== Aim of the task ==
Each line below that includes "wrist" counts once; report the total and nothing more.
+ + + + +
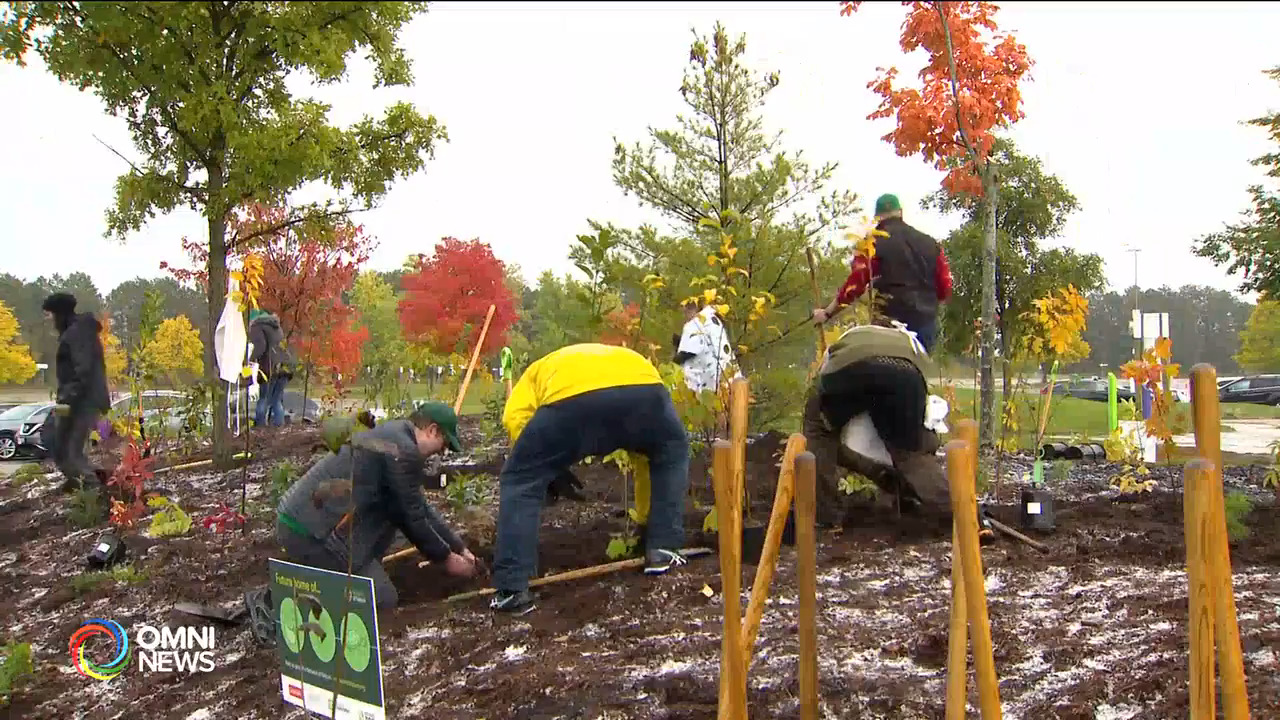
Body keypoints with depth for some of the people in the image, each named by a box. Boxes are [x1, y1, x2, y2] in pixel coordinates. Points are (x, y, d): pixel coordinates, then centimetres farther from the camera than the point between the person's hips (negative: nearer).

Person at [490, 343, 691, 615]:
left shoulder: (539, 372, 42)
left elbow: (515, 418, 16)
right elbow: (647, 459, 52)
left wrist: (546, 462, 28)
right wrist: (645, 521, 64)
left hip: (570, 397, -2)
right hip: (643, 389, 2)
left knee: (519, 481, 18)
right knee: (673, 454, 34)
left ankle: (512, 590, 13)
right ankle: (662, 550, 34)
+ + + + +
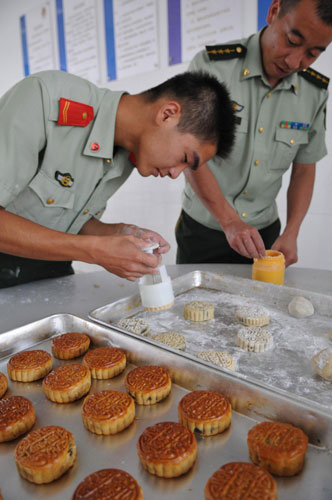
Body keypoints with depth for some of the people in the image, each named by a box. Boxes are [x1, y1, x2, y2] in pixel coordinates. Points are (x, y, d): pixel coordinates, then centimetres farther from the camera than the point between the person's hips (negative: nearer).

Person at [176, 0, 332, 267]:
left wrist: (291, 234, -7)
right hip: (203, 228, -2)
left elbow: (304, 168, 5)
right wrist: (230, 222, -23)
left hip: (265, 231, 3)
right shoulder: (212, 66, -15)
+ + + + +
== Response below ==
4